● Selected passage:
#####
On further reflection I also suppose "careful" does sometimes describe me (although, "adroit" would be pushing the envelope!) in terms of weighing risks, the better to avoid impetuous behavior and thereby jeopardize those things I have gained and which I cherish. How this squares with non-attachment (which many seem to list as an integral component of Sikhi) is something with which I am still wrestling.

On the other hand, had there not been a significant amount of risk-taking in my nature I would never have become an Orthodox Jew - nor, decades down that road, would I have allowed my initial interest in Sikhi to blossom in any way. Fascinating, yes?


----------



## Awakeand Singh (Feb 29, 2012)

@ Administrators
Sat Sri Akal,

Can I get Mai Ji's newest custom creation as my avatar (alongside the present one - the better to conceptualize this admittedly schizoid existence)?


----------



## Mai Harinder Kaur (Mar 3, 2012)

Awakeand Singh said:


> Mai Ji,
> Now, having seen Jung's concept (for which introduction I thank you) I must admit that it strikes me that his description of the "Wise Old Man" is a pretty great vision to strive for - while attempting to accept whatever Hukam Guru Ji will choose to send me, along the way. Judaism, by the way, describes 60 as the beginning of old age.
> 
> On further reflection I also suppose "careful" does sometimes describe me (although, "adroit" would be pushing the envelope!) in terms of weighing risks, the better to avoid impetuous behavior and thereby jeopardize those things I have gained and which I cherish. How this squares with non-attachment (which many seem to list as an integral component of Sikhi) is something with which I am still wrestling.
> ...



Fascinating, indeed!  I have known very few Orthodox Jews personally; the ones I have known are certainly unafraid of sticking out in a crowd, very much like a visible Sikh.  It is a risk - and, I think, a good one.
#####
● Data records:
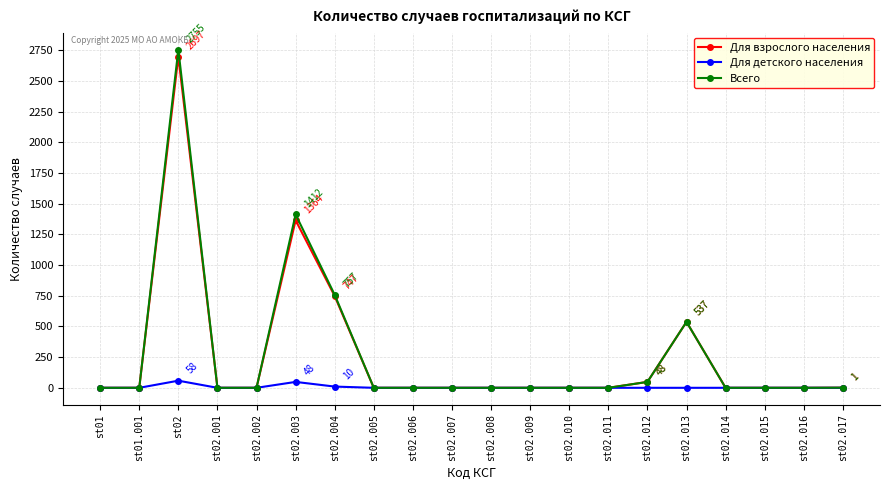

What is the label of the 20th point from the right?

st01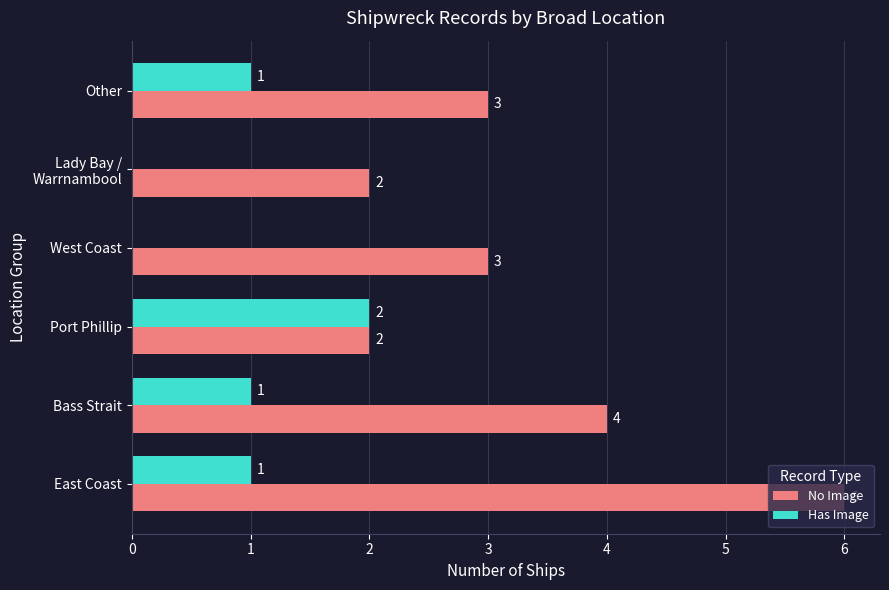

What is the sum of all No Image values?

20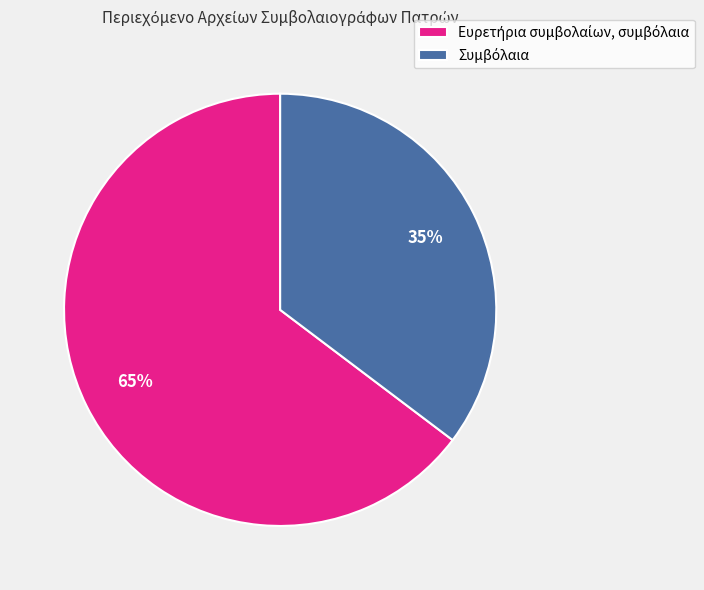

Does any single category account for the majority?

Yes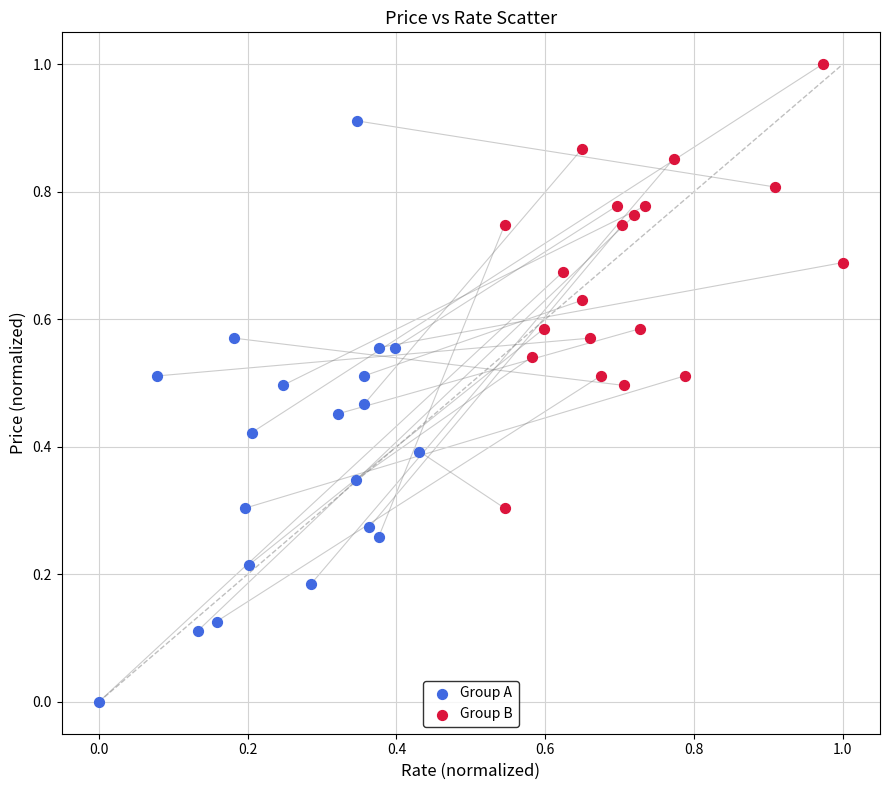

Which series has the largest Y range (max minus min)?

Group A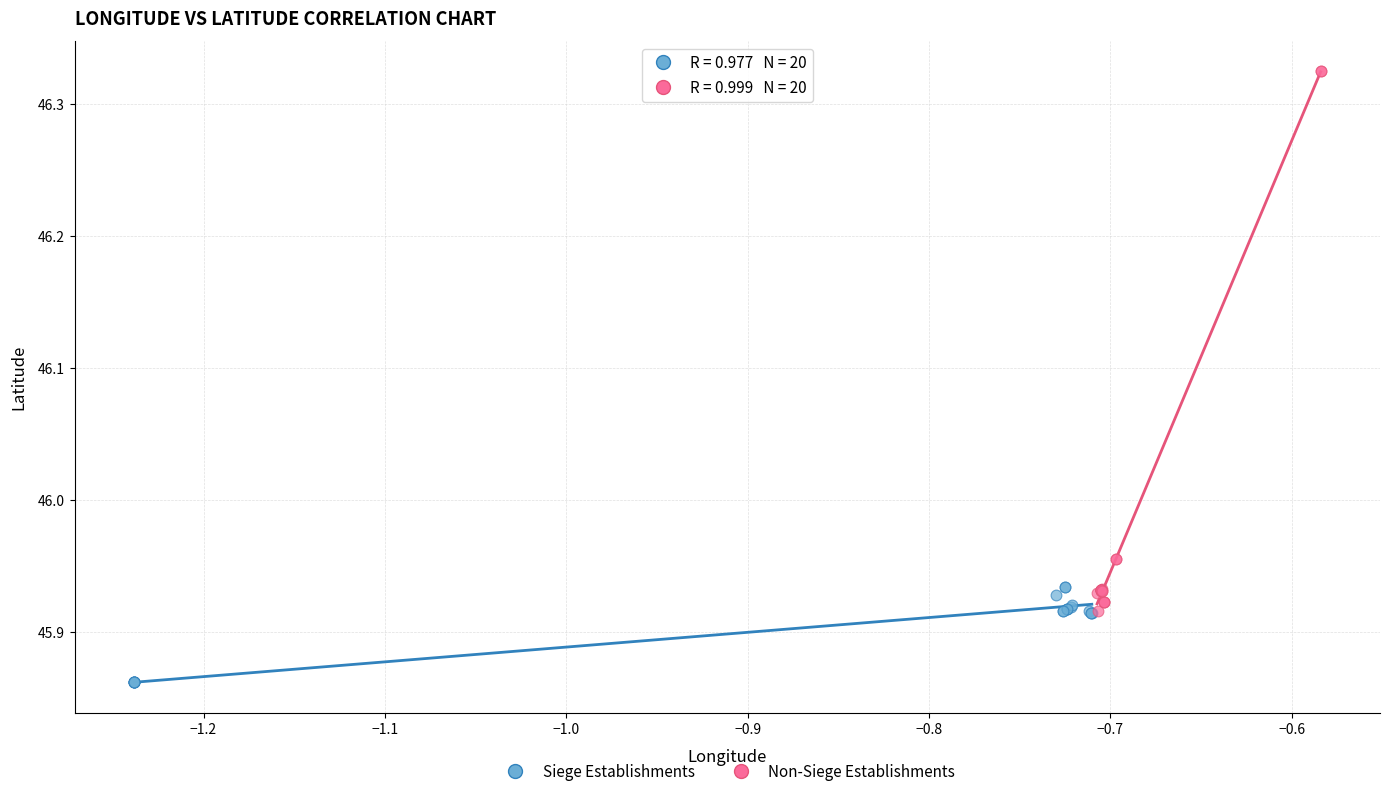

Which series contains the highest Y value?

Non-Siege Establishments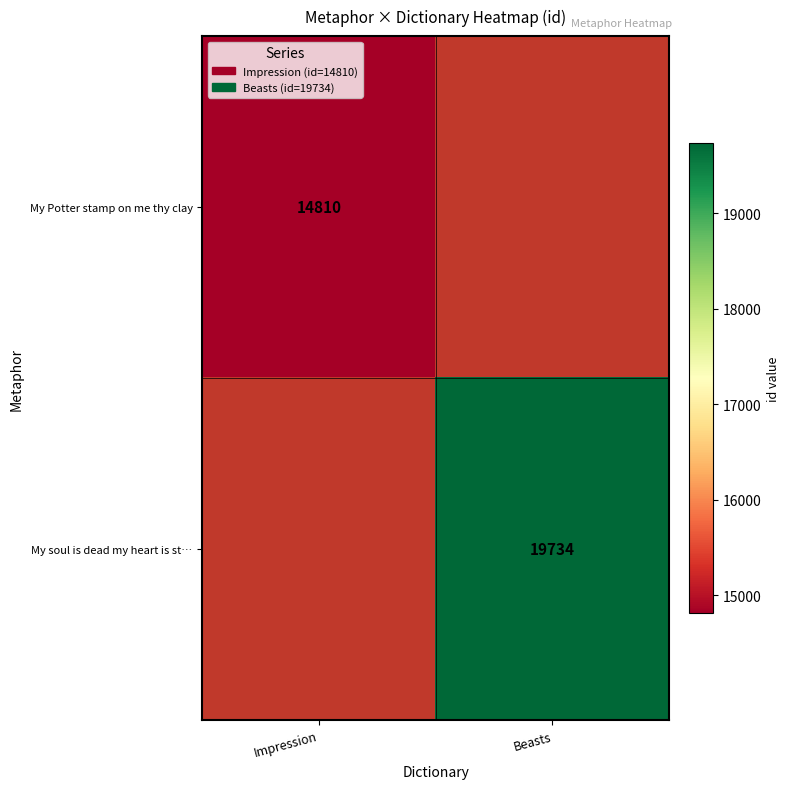

Is it true that My soul is dead my heart is st… equals 6755.1 at Beasts?

False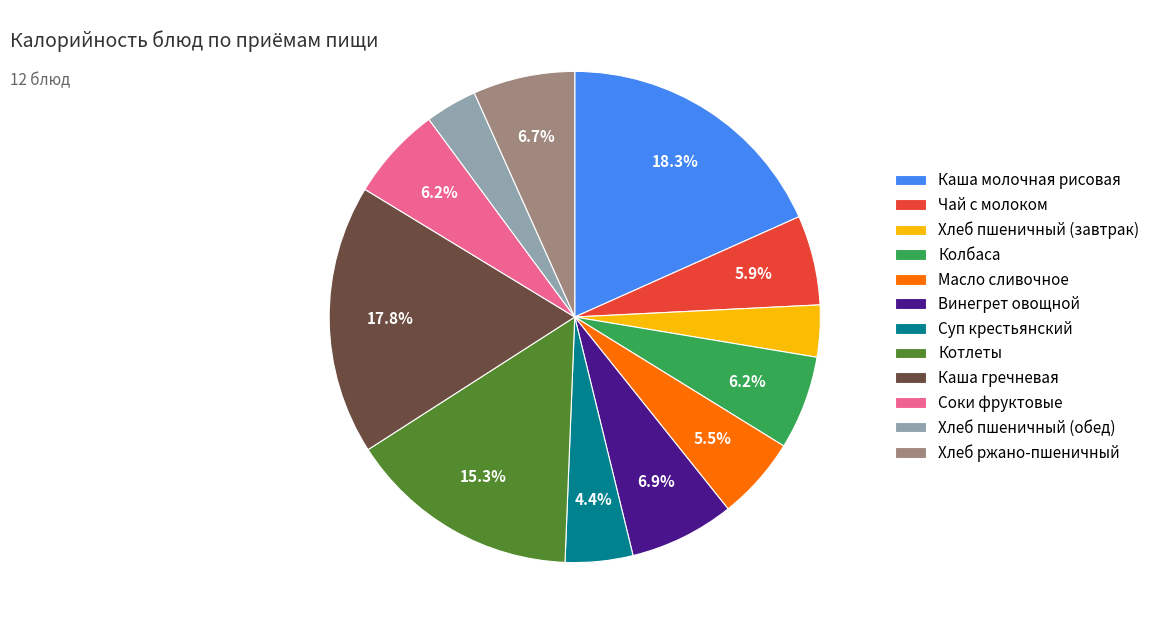

Is there a majority slice in this chart?

No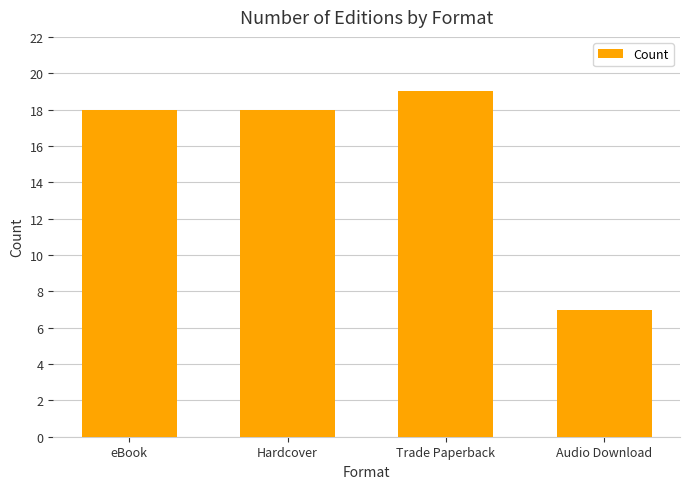

Is it true that the value at Hardcover is 9?

False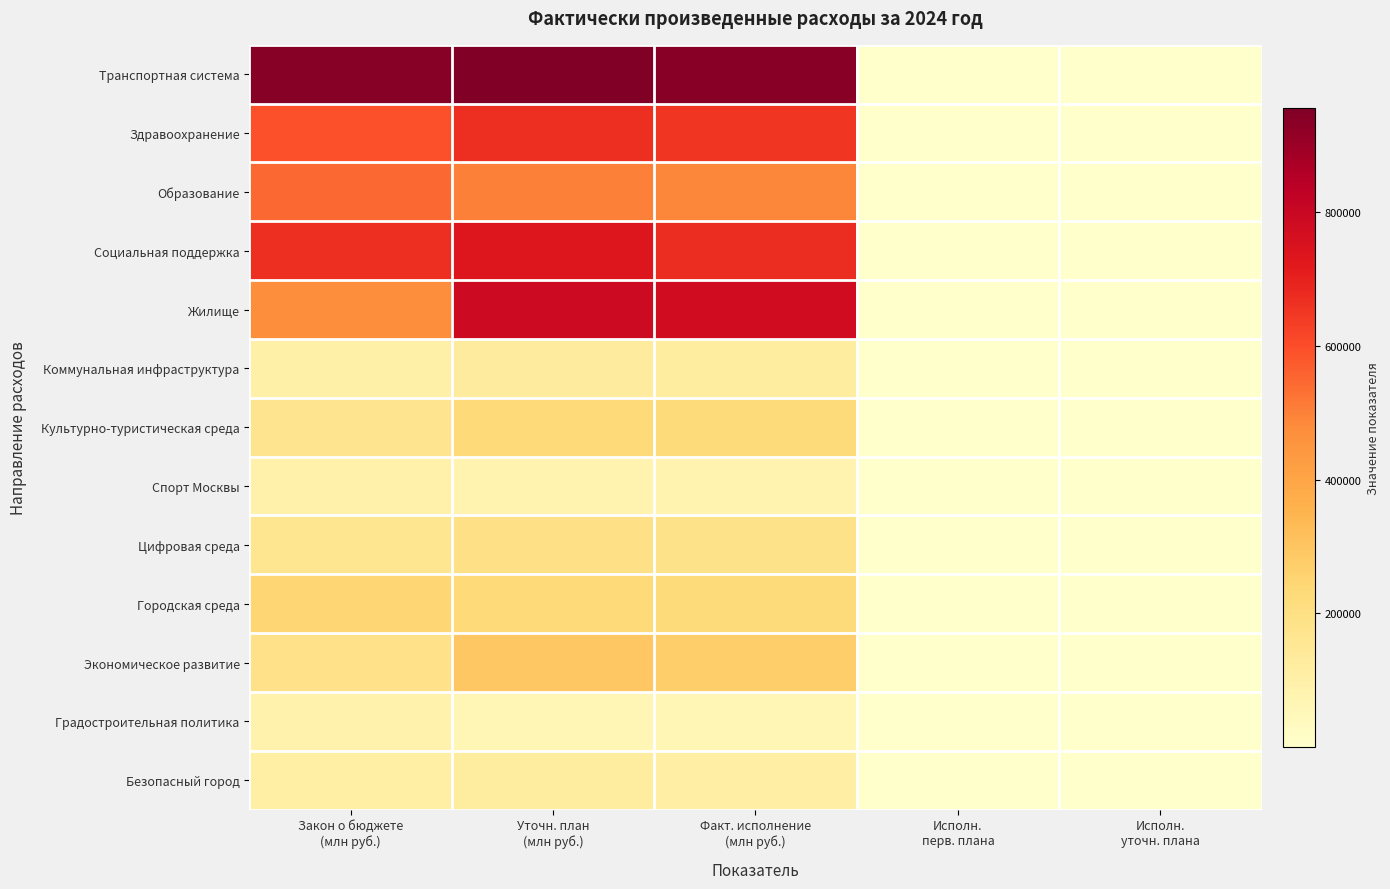

How many data points does each series have?

5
#####
● Set of tasks:
• a. In the forum thread about Sikhi and risk-taking, what age does Judaism describe as the beginning of old age?
• b. Go on with the forum thread about Sikhi and risk-taking, starting right after its last sentence.

● Answer section:
• a. 60

• b.
Non attachment is very hard for me.  I am still attached to my husband and son who were killed more than 27 years ago.  I imagine this is somewhat like some Holocaust survivors.  I know I should let go, but there is a certain comfort in holding on tight.  And I know this attachment is holding me back from further growth.


----------



## Mai Harinder Kaur (Mar 3, 2012)

Awakeand Singh said:


> @ Administrators
> Sat Sri Akal,
> 
> Can I get Mai Ji's newest custom creation as my avatar (alongside the present one - the better to conceptualize this admittedly schizoid existence)?



It seems our esteemed administrators are busy on other projects.  I personally hold the copyright on the Sikh smileys and it's fine with them if you use them.  In fact, they are under a Creative Commons license that allows anyone to do anything they like with them - except claim the copyright.  I have even thought about releasing them top the Public Domain.  If you really want to get Administration's attention, I suggest a Private Message to Aman Singh ji.    

They are one of my fun projects and I enjoy sharing them.  Once in a while a fuddy-duddy Sikh comes along who finds them offensive, but most people seem to enjoy them.


----------



## BlazinSikh (Nov 4, 2012)

Mai Harinder Kaur Ji, 

I honestly love the smiley's you create, i only wish we could be able to use them on MSN and other social network site/ chat site. I would like to ask if i can recommend a smiley idea, if its not too much trouble, the idea i've had is a singh and kaur doing mc hammer, hammer time dance. That would funny but cool, so i'm suggesting, no pressure. peacesign
Waheguru Ji Ka Khalsa, Waheguru Ji Ka Fateh.


----------



## Tejwant Singh (Feb 5, 2013)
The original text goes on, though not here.